▶ _Recorded information_

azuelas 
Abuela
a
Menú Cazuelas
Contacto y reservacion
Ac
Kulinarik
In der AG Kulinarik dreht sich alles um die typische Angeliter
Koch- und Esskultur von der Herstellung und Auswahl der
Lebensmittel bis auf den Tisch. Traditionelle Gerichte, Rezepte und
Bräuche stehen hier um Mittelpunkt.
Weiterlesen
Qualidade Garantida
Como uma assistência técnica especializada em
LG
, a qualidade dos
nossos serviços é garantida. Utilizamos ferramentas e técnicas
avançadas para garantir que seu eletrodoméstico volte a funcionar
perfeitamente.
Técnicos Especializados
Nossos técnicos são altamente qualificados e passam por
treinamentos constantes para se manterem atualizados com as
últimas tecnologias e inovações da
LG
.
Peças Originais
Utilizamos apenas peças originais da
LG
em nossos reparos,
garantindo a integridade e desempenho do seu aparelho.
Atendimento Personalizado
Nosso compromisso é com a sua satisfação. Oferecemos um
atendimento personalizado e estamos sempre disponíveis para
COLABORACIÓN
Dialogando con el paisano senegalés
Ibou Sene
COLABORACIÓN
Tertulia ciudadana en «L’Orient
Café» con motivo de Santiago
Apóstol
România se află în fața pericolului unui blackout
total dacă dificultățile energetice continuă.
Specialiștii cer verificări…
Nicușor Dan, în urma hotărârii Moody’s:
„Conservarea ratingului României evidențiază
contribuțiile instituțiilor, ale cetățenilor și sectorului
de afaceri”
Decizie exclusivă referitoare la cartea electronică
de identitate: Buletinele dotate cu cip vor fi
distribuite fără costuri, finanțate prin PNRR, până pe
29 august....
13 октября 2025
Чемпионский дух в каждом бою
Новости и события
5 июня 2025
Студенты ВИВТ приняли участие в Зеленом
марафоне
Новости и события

▶ _Task instructions_
After reading the listing above, work out how many lines contain "Utilizamos" and reply with that number only.

▶ _Written solution_
2